Here, as A is entitled to 100% of the net financial benefit attributable to the $50,000 capital gain, their specific entitlement amount is $50,000, which would also be their taxable capital gain. The effect of Subdivision 115-C is to allocate the entire taxable capital gain to A, consistent with the trustee’s streaming intentions.
Under Subdivision 115-C, if there are no specific entitlements (in other words, no streaming intention), there is a default allocation based on present entitlement to distributable income. This is based on an ‘adjusted Division 6 percentage,’ which operates in a manner that is similar to the pre-2011 proportionate approach. Otherwise, the trustee’s streaming intentions take priority over the pre-2011 proportionate approach.
The benefits and disadvantages of the 2011 reform
The major practical benefit of the regime in Subdivision 115-C is that it enables the streaming of capital gains to beneficiaries, as shown in the example above.
There is also a definite advantage compared to the pre-2011 law where capital gains are not included as part of trust distributable income. Somewhat counter-intuitively, the legislation still enables the trustee to invoke the specific entitlement mechanism to allocate capital gains among beneficiaries in a tax effective way in this situation, provided the trustee has the power to stream capital gains under the trust deed. This prevents application of the higher rates of tax under section 99A ITAA36 (the highest marginal rate of tax applied as a flat rate) where the trust’s only taxable gain is a net capital gain. Under the pre-2011 law, section 99A rates would apply as there would necessarily be no income to which a beneficiary could be presently entitled for the purpose of section 97 ITAA36 (which relies on general law notions of income).
The main disadvantage of the regime is its immense and unnecessary complexity. For example, even where there is no streaming, the regime requires a full analysis through the statutory lens of specific entitlement when there are no specific entitlements at all, with the adjusted Division 6 percentage being used to produce the same results as the pre-2011 proportionate approach.
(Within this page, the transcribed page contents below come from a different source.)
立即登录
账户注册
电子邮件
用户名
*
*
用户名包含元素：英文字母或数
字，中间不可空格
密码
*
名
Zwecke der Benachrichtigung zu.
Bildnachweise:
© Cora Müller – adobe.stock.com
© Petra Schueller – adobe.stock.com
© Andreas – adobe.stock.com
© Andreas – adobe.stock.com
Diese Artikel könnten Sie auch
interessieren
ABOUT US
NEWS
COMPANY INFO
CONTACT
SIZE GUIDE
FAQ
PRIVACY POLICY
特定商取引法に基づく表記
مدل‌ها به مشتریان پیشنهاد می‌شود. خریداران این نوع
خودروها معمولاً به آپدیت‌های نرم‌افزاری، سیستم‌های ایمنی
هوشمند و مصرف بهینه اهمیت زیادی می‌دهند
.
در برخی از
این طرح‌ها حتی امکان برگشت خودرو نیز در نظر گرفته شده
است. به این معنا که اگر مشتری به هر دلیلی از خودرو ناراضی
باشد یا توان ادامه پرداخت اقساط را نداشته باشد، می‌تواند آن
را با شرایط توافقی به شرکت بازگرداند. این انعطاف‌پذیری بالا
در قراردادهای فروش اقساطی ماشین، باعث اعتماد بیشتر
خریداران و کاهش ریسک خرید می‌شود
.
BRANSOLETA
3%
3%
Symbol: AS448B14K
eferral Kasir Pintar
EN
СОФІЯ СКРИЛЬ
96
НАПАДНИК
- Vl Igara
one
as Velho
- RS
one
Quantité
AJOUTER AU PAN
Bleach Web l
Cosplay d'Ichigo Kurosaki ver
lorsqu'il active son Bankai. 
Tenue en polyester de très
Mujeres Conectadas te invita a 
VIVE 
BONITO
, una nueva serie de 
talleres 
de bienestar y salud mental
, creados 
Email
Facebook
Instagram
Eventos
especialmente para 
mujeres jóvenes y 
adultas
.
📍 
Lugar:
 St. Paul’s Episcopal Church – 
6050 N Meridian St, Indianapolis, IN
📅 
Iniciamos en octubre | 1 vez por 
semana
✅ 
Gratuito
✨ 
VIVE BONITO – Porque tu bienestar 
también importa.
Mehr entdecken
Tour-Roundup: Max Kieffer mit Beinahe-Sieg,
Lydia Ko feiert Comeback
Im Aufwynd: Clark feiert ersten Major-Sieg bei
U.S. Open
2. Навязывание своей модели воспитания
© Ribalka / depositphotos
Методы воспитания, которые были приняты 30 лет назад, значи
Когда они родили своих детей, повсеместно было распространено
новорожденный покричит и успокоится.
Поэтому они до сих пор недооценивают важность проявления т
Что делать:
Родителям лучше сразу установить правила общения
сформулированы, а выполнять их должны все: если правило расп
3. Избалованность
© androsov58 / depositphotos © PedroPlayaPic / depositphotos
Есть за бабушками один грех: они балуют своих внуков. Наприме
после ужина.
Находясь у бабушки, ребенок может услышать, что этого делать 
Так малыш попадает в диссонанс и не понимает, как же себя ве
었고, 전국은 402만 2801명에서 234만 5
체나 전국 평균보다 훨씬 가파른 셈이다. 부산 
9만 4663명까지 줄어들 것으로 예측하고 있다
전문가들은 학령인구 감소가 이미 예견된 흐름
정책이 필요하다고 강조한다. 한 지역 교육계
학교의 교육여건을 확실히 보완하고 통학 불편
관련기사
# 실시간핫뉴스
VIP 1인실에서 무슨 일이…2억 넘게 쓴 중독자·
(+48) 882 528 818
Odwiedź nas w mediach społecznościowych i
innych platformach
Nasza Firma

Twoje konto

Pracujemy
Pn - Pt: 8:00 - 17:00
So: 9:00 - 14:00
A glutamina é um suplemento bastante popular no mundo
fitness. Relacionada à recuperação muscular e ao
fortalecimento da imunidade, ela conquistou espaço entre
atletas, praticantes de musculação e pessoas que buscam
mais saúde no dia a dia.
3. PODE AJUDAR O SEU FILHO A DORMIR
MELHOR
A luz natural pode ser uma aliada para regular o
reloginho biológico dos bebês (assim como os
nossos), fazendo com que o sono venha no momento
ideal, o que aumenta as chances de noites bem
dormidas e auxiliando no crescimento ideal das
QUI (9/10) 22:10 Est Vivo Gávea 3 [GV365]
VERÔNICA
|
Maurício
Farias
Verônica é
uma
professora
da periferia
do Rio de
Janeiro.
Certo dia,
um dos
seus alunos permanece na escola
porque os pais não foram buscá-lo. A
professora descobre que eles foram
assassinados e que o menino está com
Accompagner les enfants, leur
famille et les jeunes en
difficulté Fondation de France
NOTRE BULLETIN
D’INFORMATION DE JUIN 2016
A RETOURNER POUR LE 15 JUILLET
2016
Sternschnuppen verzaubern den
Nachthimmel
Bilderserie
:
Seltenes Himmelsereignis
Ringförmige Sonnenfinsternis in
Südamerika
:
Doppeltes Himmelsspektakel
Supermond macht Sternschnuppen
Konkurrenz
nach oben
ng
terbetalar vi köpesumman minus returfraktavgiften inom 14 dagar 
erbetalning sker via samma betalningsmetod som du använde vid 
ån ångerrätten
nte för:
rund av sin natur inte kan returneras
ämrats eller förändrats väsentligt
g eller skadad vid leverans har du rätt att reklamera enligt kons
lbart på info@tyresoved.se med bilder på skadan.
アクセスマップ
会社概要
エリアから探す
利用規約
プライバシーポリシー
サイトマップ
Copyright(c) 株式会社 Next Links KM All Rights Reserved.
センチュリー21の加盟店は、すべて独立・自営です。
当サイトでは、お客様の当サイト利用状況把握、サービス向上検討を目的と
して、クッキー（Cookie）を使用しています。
The most problematic aspect of the regime arises in the context of partial streaming where both the specific entitlement and adjusted Division 6 percentage concepts must be utilised. There are five distinct steps to work out taxable capital gains, and the complexity arises not only because of the number of steps but also because the individual steps are very complicated.
In particular, there is an anomaly in the setting of partial streaming where capital gains are not included in trust income because the allocation that results is not at all based on the parties’ economic entitlements. This is because the capital gain not referable to specific entitlement is allocated for tax purposes based on entitlements to trust distributable income excluding streamed capital gains, but this does not take account of the fact that streaming has changed the economic entitlements of the parties.
My paper shows how streaming can be achieved in a simpler way, using fewer steps, where taxable capital gains exactly match beneficiaries’ economic entitlements whereas this is not consistently achieved under the legislation.
A review and reform is needed
The ‘interim’ reform of 2011 which enacted Subdivision 115-C ITAA97 achieves the legislative purpose of enabling streaming. But the regime is unnecessarily complex and there is at least one anomaly which creates inequity in the division of the tax burden among beneficiaries.
Subdivision 115-C ought to be reviewed with a view to addressing these deficiencies. Streaming of capital gains can be achieved through the use of simpler processes that achieve a closer match between tax liabilities and economic entitlements.